Avant la polémique autour de Mme Morano,
le camp Sarkozy ne cachait pas son ambition de tenir
un discours plus radical que le parti frontiste. « Quand on porte des
positions claires, c’est le FN qui nous court après ! », se
réjouissait récemment un de ses proches. Depuis son retour sur la scène politique, à l’automne 2014, le président de LR a
ainsi multiplié les incursions sur les terres lepénistes, en glorifiant les « frontières »,
en prônant une réforme du droit du sol, ou en réclamant l’interdiction du voile à l’université et des repas sans porc dans
les cantines scolaires. Si, à la différence de Mme Le Pen, il ne
parle pas « d’invasion » au sujet de la crise des réfugiés, il
agite néanmoins la menace d’un tsunami migratoire, comme l’atteste l’image de
la « fuite d’eau » qu’il avait utilisée en juin.
Une séquence « pas
facile » pour M. Sarkozy
Les Français ne sont pas dupes de cette course à
droite toute. 60 % d’entre eux jugent que les propos tenus par Mme Morano
« sont le signe que la plupart des responsables des Républicains
partagent désormais des positions proches de celles du FN », selon un
sondage Odoxa pour iTélé et Paris Match, publié le 2 octobre.

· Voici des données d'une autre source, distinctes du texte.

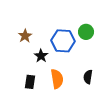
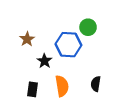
green circle: (86, 32) -> (88, 27), moved

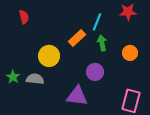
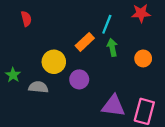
purple circle: (95, 72) -> (79, 79), moved
green star: (13, 77) -> (13, 75), moved
purple triangle: (77, 96) -> (113, 106), moved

Accusant l’ex-UMP de tenir « le même discours » que son parti,
Mme Le Pen a également identifié la manœuvre. A deux mois des
régionales, elle a choisi de durcir
un peu plus son discours sur l’immigration, afin de ne pas se faire
déborder
sur sa droite.
M. Sarkozy, dont l’image de rassembleur se
retrouve écornée, doit gérer
– de son propre aveu – une séquence « pas facile ». En
sanctionnant son ancienne fidèle, celui qui s’érige en pourfendeur de la
« pensée unique » à longueur de meetings apparaît en décalage
avec ses électeurs les plus radicaux, qui pourraient lui reprocher
de céder
à une forme de « bien-pensance » médiatique. Plusieurs soutiens de
l’ex-chef de l’Etat s’inquiètent des effets de la mise à l’écart de
l’eurodéputée sur des militants qui adorent le langage décomplexé de
« Nadine ». L’ex-ministre assure
d’ailleurs avoir reçu des « milliers » de messages de soutien.
« Nos
militants sont si radicalisés que beaucoup pensent comme Morano », admet un sarkozyste. C’est le
revers de la médaille de la stratégie de M. Sarkozy : à force de labourer
les terres du FN, il risque aujourd’hui d’être débordé par sa propre base.